We all like watching somebody be impossibly cool and good at his job, but when it comes to the long haul, I’m much more interested in somebody who has to pretend how to be normal.

I like The Mentalist, for instance, but I can easily go weeks or months without seeing an episode, and I often wish they would play up the darker edges of the main character. (As I’ve noted before, they do tend to soft-pedal it at times, and the show gets by mostly on Simon Baker’s charm and a pretty decent supporting cast.) The only sitcom I watch with any regularity is How I Met Your Mother, which, despite its sometimes absurd touches, is firmly grounded in real and honest characters. (In many ways it’s like Friends, if Friends had developed characters instead of just comic types.)

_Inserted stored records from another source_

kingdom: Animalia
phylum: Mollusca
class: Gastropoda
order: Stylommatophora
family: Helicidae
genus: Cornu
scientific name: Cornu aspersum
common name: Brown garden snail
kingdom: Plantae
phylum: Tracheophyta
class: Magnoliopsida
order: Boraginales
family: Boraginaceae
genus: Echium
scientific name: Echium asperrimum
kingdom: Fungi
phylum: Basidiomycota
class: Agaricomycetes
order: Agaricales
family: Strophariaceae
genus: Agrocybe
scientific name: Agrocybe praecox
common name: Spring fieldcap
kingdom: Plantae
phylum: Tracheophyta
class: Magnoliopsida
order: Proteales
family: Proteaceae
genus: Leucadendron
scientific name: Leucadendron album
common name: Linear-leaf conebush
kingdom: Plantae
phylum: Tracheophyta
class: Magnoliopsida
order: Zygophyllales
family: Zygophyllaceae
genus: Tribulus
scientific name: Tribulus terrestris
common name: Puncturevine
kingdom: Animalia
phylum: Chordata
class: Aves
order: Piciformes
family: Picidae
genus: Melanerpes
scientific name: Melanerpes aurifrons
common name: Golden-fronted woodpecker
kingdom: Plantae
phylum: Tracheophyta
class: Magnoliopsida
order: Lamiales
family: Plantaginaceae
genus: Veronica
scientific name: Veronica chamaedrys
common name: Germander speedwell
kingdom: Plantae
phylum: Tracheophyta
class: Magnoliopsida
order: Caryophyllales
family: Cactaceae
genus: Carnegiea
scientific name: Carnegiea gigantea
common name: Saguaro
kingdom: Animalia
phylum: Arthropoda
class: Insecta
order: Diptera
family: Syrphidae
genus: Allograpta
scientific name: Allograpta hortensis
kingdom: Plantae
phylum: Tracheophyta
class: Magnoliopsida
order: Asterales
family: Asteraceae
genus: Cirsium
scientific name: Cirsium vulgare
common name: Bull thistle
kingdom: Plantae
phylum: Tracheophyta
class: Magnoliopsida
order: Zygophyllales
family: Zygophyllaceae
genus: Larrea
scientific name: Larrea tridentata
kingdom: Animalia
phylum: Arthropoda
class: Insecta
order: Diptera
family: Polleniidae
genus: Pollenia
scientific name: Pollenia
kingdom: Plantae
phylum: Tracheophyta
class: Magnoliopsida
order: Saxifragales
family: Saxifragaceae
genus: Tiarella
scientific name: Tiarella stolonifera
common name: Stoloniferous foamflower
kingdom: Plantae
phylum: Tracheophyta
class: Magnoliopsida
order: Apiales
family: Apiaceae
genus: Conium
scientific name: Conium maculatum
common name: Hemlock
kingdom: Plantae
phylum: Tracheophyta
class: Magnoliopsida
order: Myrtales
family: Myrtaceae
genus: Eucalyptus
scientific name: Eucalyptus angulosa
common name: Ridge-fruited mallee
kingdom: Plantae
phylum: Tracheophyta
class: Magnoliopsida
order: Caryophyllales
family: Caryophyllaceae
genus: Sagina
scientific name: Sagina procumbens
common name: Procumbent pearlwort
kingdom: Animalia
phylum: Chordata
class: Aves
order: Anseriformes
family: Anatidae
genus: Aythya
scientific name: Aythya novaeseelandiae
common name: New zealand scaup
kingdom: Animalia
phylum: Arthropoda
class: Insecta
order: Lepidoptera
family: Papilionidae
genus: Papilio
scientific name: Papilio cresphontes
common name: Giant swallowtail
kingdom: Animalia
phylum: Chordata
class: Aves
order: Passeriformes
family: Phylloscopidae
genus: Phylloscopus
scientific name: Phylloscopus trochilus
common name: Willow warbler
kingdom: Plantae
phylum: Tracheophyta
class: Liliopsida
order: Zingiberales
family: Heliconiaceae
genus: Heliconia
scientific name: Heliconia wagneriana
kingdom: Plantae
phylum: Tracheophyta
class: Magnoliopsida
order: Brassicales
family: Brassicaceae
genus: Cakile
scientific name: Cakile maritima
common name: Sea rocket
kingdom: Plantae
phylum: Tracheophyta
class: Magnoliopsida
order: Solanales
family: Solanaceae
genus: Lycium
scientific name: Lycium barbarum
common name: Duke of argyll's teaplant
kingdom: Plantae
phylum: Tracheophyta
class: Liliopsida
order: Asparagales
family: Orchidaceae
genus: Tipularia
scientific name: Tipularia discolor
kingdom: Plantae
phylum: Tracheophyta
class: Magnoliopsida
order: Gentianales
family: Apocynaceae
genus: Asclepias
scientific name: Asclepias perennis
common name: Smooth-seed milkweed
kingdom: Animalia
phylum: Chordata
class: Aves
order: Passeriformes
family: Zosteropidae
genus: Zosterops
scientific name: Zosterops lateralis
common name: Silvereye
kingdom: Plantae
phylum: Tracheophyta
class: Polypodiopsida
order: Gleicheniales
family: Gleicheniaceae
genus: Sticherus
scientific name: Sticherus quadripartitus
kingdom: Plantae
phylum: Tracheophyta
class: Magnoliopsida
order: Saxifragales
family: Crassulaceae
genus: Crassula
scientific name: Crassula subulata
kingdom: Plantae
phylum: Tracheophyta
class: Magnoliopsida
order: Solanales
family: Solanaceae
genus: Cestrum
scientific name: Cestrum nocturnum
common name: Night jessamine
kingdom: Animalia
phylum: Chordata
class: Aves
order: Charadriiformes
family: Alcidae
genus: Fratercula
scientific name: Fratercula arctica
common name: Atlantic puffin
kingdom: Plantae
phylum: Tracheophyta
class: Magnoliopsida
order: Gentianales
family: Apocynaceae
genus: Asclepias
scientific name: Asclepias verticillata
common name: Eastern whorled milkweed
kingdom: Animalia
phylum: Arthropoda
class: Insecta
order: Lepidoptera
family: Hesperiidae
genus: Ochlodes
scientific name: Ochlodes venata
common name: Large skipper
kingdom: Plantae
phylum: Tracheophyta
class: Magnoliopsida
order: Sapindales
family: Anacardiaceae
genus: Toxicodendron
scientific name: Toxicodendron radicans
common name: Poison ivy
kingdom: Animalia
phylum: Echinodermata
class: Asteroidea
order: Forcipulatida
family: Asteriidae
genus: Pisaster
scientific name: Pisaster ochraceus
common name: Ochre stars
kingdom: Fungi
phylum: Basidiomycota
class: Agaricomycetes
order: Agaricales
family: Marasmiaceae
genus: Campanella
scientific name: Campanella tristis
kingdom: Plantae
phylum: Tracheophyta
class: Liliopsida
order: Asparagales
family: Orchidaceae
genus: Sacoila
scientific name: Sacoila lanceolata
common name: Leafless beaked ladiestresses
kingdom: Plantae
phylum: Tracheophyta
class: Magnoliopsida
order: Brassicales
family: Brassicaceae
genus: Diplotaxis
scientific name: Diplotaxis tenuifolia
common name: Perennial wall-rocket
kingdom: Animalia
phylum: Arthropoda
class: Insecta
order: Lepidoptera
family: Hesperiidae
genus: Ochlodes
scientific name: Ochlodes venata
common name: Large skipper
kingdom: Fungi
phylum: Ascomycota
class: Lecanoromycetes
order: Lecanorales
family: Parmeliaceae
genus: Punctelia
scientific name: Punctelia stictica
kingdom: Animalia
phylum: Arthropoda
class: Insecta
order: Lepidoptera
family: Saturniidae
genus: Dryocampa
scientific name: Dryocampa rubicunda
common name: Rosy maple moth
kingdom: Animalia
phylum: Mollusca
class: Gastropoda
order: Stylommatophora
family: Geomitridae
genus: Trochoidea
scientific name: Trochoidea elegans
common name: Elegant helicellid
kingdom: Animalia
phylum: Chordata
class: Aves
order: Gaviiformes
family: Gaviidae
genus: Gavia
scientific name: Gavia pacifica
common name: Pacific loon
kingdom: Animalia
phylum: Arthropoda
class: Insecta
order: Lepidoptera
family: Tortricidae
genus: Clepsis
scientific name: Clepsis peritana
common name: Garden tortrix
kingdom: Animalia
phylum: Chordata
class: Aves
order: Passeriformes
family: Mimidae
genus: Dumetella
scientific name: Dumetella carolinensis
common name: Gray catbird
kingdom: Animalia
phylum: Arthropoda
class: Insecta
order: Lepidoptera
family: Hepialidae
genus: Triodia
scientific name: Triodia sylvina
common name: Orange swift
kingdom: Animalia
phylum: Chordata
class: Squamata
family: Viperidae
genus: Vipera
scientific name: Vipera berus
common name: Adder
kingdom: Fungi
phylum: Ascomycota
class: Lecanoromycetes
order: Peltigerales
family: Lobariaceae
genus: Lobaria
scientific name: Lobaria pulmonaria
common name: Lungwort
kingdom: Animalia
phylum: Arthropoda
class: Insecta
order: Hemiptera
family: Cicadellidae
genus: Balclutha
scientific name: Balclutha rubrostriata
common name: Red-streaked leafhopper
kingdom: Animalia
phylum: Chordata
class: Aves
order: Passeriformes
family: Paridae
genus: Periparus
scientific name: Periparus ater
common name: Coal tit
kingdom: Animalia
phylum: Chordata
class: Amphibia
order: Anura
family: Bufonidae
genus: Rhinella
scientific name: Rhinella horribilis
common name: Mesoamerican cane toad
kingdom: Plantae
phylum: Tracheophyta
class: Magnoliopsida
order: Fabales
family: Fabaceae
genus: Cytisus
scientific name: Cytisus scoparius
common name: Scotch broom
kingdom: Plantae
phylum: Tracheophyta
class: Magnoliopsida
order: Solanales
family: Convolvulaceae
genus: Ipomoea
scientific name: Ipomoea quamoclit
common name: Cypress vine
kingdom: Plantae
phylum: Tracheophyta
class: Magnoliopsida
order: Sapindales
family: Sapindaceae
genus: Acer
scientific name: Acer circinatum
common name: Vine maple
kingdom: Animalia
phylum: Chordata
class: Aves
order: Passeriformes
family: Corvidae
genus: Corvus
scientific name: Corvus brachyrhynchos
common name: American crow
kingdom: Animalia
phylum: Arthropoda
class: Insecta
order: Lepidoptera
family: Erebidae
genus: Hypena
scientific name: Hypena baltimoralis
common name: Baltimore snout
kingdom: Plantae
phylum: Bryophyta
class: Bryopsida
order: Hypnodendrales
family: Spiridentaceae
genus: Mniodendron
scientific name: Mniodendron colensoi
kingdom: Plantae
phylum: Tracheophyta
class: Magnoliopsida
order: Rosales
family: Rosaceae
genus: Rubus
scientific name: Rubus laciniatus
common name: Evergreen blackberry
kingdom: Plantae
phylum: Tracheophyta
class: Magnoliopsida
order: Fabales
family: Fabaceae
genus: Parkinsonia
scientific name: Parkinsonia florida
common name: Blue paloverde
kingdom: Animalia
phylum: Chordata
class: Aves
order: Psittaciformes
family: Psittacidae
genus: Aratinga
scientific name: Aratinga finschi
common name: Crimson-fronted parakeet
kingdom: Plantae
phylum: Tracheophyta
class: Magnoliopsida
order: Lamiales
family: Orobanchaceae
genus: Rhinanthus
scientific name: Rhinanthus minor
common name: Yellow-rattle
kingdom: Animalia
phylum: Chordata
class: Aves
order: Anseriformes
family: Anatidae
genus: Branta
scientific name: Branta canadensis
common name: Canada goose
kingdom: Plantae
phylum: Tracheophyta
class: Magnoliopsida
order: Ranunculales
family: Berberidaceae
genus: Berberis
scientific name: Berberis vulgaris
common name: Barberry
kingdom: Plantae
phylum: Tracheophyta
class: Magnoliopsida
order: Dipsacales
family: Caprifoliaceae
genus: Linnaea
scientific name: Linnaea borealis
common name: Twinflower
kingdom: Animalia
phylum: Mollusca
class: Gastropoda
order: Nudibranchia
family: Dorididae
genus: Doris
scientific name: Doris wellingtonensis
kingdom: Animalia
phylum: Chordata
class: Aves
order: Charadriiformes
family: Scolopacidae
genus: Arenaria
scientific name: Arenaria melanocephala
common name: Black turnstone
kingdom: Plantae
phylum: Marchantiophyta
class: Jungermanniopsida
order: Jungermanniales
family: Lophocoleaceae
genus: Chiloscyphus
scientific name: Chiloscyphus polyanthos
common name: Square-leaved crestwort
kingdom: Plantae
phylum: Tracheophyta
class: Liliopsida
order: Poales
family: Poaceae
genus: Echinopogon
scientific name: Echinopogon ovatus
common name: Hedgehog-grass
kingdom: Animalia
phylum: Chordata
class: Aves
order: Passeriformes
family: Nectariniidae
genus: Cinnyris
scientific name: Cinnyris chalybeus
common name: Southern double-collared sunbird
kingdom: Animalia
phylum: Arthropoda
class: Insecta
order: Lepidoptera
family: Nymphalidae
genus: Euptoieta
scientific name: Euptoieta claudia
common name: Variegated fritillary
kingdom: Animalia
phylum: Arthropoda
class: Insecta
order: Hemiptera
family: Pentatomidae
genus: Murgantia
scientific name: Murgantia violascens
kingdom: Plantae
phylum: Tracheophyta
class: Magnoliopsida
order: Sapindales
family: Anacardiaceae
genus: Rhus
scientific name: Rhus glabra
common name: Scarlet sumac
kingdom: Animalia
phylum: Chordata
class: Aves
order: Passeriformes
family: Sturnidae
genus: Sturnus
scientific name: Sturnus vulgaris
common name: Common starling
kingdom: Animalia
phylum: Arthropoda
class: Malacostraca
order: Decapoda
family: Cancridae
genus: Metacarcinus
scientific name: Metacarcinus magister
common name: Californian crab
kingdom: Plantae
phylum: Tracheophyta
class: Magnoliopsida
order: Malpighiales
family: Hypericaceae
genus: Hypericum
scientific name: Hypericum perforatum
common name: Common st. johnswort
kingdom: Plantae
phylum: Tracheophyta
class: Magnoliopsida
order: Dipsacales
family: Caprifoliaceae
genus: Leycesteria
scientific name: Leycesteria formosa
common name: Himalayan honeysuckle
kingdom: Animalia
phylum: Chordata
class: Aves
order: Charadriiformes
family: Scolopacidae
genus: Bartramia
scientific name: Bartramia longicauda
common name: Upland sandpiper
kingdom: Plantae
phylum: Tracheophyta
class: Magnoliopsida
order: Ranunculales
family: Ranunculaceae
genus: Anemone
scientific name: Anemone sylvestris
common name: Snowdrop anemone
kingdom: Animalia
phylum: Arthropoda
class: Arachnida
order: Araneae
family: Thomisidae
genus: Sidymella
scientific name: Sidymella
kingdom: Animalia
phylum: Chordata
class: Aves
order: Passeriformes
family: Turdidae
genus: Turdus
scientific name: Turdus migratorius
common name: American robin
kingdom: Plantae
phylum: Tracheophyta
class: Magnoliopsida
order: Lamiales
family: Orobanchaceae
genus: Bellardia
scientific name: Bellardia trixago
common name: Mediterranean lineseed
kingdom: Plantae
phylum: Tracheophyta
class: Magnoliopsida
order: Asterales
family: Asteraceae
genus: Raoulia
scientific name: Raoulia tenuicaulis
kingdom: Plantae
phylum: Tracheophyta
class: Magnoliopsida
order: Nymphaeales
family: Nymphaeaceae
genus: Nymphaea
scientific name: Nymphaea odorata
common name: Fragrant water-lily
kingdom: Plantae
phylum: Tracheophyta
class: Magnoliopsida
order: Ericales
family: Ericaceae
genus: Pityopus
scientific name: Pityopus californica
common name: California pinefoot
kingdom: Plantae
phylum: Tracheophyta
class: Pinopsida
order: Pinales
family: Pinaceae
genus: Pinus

But, like Murray, I don’t need everything dark and gloomy and antihero-y. All I want are stories that are honest and entertaining, characters who are real and reflect the flaws that real human beings actually have. Which is why I prefer antiheroes to superheroes. As another AV Club writer, Todd VanDerWerff, puts it:

All of this just plays up exactly why shows where it seems like it would make just as much sense to make the hero superpowered, like The Mentalist or Psych, choose not to go that route. Any time you give the hero powers, you have to figure out a way to believably limit them, and believable limitations on something like all-encompassing telepathic abilities are hard to come by.